'Yes,' he replied, 'and I am deeply grateful to you.' Then, after a
moment's hesitation--'Do you mind if I am rather silent this morning?'
'Why do you ask me that?'
'Because I feel as if I had lost my tongue and could find nothing to
say; and yet silence becomes burdensome and annoying if it is prolonged.
That is why I ask if, during our walk, you will allow me to be silent
and only listen to you.'
'Why, then, we will be silent together,' she said with a little smile.
She looked up towards the villa with evident impatience--'What a long
time Delfina is!'
'Was Francesca up when you came out?' asked Andrea.
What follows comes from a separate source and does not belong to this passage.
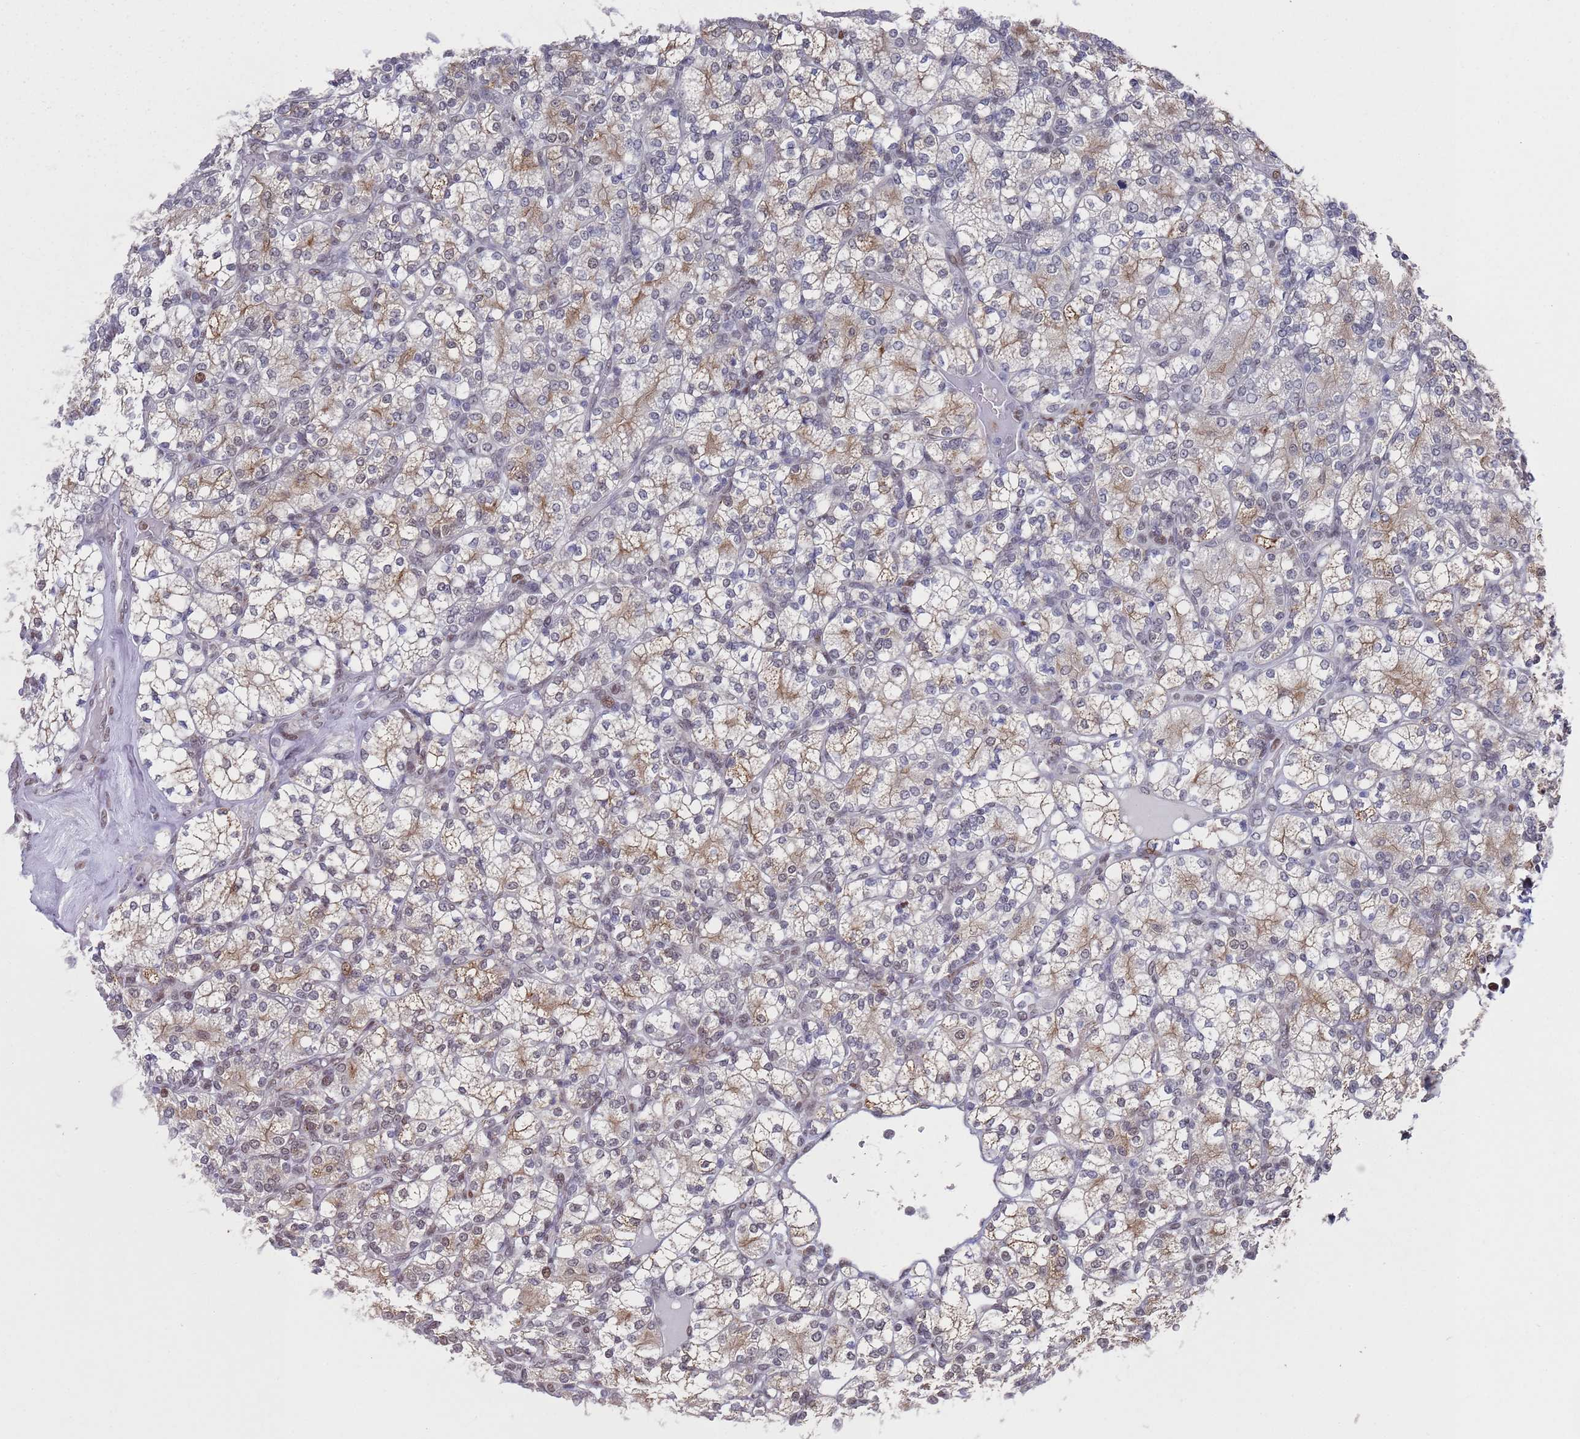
{"staining": {"intensity": "moderate", "quantity": "25%-75%", "location": "cytoplasmic/membranous,nuclear"}, "tissue": "renal cancer", "cell_type": "Tumor cells", "image_type": "cancer", "snomed": [{"axis": "morphology", "description": "Adenocarcinoma, NOS"}, {"axis": "topography", "description": "Kidney"}], "caption": "This image demonstrates immunohistochemistry staining of human renal cancer, with medium moderate cytoplasmic/membranous and nuclear staining in approximately 25%-75% of tumor cells.", "gene": "COPS6", "patient": {"sex": "male", "age": 77}}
'Oh no, she is incredibly lazy--ah, there is Delfina, do you see her?'
The little girl came hurrying down, followed by her governess. Though
not visible on the flight of steps, she appeared upon the terraces which
she traversed at a run, her hair floating over her shoulders in the
breeze from under a broad-brimmed straw hat wreathed with poppies. On
the last step she opened her arms wide to her mother and covered her
face with kisses. After this she said--'Good morning, Andrea,' and
presented her forehead to his kiss with childlike and adorable grace.
She was a fragile creature, highly strung and vibrating as an instrument
fashioned of sentient material, her flesh so delicately transparent as
to seem incapable of concealing or even veiling the radiance of the
spirit that dwelt within it like a flame in a precious lamp.